À la lecture du premier, le best-seller Mangez! , de nombreux lecteurs, à la fois incrédules et jubilants, ont pensé: «Quoi? Je peux maigrir sans faire de régime?»

Manger, un jeu d'enfant pourrait provoquer un autre grand soupir de soulagement collectif, cette fois chez les parents excédés par le refus de manger ou les caprices alimentaires de leurs enfants. Oui, vous pouvez enfin arrêter de vous battre contre le sucre et même mettre un peu de beurre salé sur les légumes du petit dernier. SANS VOUS SENTIR COUPABLE!

«La bataille quotidienne avec votre enfant pour qu'il finisse son assiette (quelle que soit la quantité qu'il a mangée) peut prendre fin tout de suite. Le plaisir peut revenir à table», écrivent-elles au premier chapitre. Ouf! Nous voilà rassurée... et accrochée.

Évidemment, le chemin pour y arriver ne prend pas la forme d'une recette miracle en trois étapes. Il faudra mettre en application toutes les qualités que requiert au quotidien le rôle de parent: patience, persévérance, un savant dosage de souplesse et de fermeté et surtout, beaucoup, beaucoup de lâcher-prise. Il faudra aussi poser un regard critique sur sa propre assiette. Est-ce que je mange à ma faim ou au-delà de ma faim? Suis-je constamment au régime? Les enfants apprennent à manger par imitation. Donnons le bon exemple.
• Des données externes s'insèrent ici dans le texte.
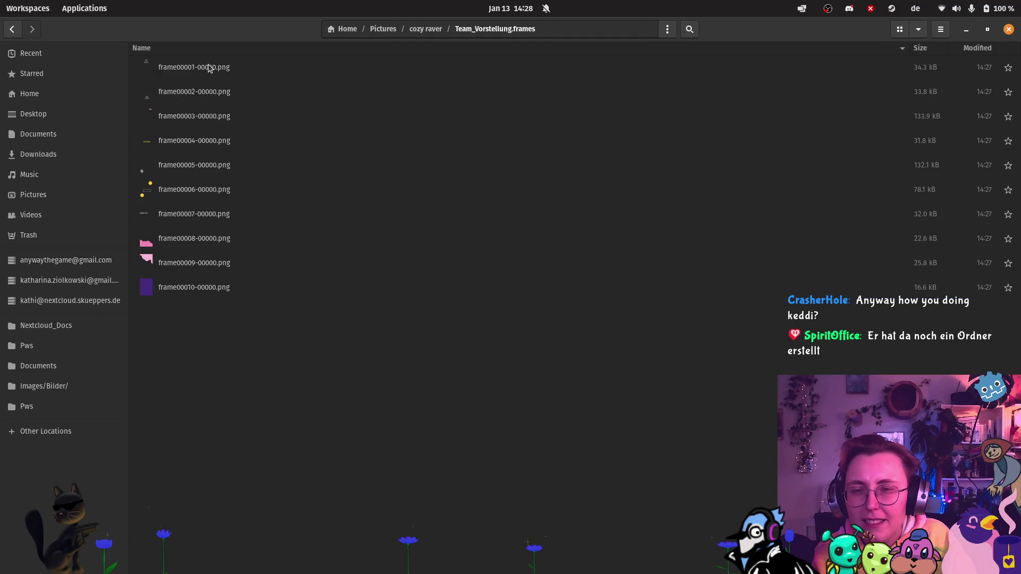
double_click(209, 68)
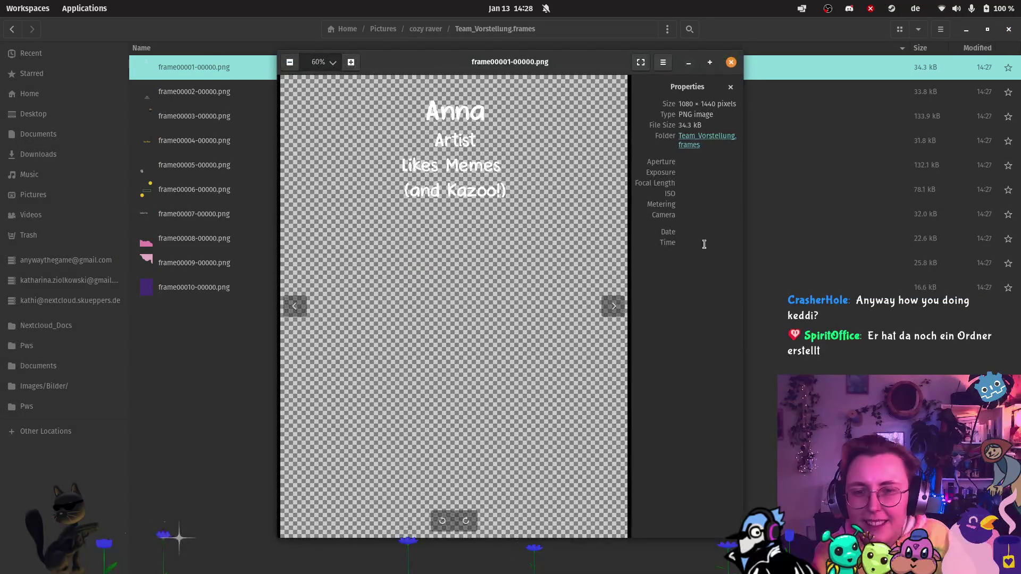
left_click(613, 306)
«Le livre s'adresse à tout parent qui veut que son enfant ait une relation saine avec la nourriture et avec son corps, croit Mme Guèvremont. Les gens pensent que ce n'est qu'en donnant aux enfants des aliments équilibrés qu'on acquiert des habitudes alimentaires saines. Ce n'est pas le cas. Il faut surtout permettre aux enfants de respecter leurs signaux de faim et de satiété, innés chez l'être humain. Surtout, ne les défaisons pas.»

C'est auprès de ses patients, d'«anciens enfants», que la nutritionniste a pu constater à quel point les habitudes alimentaires acquises pendant l'enfance perdurent et laissent des traces. À titre d'exemple, un enfant à qui on a toujours présenté le dessert comme une récompense (parce qu'il a bien agi ou qu'il a bien mangé) pourrait bien garder une place toute spéciale dans sa vie pour les sucreries. En l'obligeant toujours à finir ses petits pois pour avoir son gâteau, on crée non seulement une aura autour du dessert, mais on risque en plus d'inculquer à l'enfant une aversion aux petits pois!

La question de l'obésité

«Ce qui est rassurant, quand même, c'est de savoir que cet instinct-là, de vouloir s'assurer que son enfant mange assez, est naturel et documenté par les anthropologues, explique Marie-Claude Lortie. Il ne faut pas s'inquiéter de ça. Il faut néanmoins qu'il y ait un changement culturel. Contrairement à nos parents ou à nos grands-parents, nous ne vivons plus dans un monde de rareté, mais dans un monde de surabondance alimentaire, en Occident du moins.»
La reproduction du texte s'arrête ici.